Tereza Reed runs international admissions in a pretty unique setting. The DAVE School – or the Digital Animations and Visual Effects School – offers diplomas and degrees in animation, visual production and more. As an added bonus, it’s situated right in the middle of Universal Studios, Orlando. Tereza tells us about her 28-year career in international education.
If you had a magic wand, what would you change?
I would amplify the internationalisation endeavours of not just my own, but all educational institutions, revolutionising the efficiency and accessibility of admissions processes and student services for global learners. I’d also want to establish comprehensive support systems to foster their transition and of course, enrich academic experiences.
What was your first job in international education?
I spearheaded a Florida university’s internationalisation process, creating and managing an ESL program. It resulted in big student population growth, the establishment of TESOL conferences and the development of short-term programs for immersive summer experiences. I also provided training to admissions and education teams for effective promotion and assessment, as well as training the faculty team.
Best work trip?
One of my most memorable trips was a life-changing journey to Japan, Korea, and the Middle East. I made valuable connections and gained profound insights into diverse cultural perspectives I’d not previously encountered. Ultimately, it really expanded my global outlook and crucially, reinforced the significance of international collaboration in education in my worldview.

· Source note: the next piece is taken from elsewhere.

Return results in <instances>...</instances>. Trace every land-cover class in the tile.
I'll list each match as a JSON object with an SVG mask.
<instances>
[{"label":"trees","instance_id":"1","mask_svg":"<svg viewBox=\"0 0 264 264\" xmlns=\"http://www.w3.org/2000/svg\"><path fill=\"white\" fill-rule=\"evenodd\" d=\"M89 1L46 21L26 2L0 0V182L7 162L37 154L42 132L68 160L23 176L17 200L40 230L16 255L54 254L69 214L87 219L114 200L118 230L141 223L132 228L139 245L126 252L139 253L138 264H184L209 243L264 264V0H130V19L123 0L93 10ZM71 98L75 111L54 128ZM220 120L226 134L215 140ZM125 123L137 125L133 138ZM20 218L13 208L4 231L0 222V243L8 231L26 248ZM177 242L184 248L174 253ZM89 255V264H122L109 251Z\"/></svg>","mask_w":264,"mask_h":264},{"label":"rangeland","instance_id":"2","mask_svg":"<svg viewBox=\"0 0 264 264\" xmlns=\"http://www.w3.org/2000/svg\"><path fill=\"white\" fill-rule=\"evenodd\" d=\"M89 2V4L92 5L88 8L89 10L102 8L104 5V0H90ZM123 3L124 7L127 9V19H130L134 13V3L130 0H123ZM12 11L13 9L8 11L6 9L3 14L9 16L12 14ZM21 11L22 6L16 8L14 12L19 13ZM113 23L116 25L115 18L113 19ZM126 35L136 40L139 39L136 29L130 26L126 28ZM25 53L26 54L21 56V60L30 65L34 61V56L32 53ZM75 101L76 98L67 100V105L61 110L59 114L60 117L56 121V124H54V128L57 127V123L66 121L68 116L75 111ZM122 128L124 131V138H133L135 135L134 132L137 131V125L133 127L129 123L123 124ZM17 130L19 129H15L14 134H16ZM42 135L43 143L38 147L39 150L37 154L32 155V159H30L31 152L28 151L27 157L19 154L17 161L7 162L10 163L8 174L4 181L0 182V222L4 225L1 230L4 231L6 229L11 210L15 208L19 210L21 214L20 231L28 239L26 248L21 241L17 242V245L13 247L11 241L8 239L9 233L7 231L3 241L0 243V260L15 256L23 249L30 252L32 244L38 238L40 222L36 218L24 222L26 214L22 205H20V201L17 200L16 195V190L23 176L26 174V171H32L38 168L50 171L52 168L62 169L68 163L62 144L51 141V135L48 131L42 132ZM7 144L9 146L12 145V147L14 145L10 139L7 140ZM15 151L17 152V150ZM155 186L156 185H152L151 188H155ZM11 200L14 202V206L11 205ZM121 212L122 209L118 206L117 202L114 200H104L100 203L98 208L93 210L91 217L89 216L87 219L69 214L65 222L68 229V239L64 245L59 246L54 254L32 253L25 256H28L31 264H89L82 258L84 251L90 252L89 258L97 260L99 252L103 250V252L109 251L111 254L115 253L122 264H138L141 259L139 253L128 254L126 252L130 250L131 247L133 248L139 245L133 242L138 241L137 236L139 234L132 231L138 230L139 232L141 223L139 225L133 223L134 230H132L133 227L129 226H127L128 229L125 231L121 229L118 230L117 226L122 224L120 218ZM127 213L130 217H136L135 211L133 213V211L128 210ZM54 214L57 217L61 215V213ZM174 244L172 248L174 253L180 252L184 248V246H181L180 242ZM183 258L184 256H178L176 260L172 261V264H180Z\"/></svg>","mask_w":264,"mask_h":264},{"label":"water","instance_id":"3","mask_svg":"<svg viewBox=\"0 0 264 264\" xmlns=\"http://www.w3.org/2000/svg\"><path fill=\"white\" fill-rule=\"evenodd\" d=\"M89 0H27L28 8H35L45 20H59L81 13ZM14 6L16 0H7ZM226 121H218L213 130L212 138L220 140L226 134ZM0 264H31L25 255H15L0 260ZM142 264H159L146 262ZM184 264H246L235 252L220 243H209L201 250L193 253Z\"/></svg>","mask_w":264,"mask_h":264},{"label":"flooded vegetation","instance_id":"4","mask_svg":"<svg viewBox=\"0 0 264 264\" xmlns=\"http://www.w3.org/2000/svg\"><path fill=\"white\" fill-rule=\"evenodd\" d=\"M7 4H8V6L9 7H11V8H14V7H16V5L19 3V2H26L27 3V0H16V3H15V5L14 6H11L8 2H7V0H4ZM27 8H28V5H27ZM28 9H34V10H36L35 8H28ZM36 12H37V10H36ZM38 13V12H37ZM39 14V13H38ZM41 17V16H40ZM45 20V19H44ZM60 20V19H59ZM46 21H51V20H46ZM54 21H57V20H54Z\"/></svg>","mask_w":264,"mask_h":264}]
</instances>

What’s the biggest challenge to your profession?
A key challenge people in my profession face, including me, is successfully navigating the landscape of immigration policies and visa regulations for our students. It requires constant adaptation and compliance. This goes hand in hand with the challenge of addressing cultural barriers and providing comprehensive support systems to international students – their needs really are unique.
“I would amplify the internationalisation endeavours of not just my own, but all educational institutions”
Who’s a champion or cheerleader in the industry which we should all follow and why?
Rahul Choudaha really stands out as a champion and role model in our field for me. He’s renowned for his expertise as a strategist and researcher, particularly in the areas of global student mobility, student recruitment, and the profound societal and economic impact of international education.
What is the best international education conference and why?
NAFSA has to be the best. This year’s conference in Washington DC really was a transformative gathering that energised all of us who went. It’s events like these where professionals can really be empowered to shape the future of international education. There are always inspiring sessions, networking opportunities, and a real focus on inclusivity and fostering innovation. It leaves a lasting impact on the pursuit of diversity and just shows that there are limitless possibilities in the field.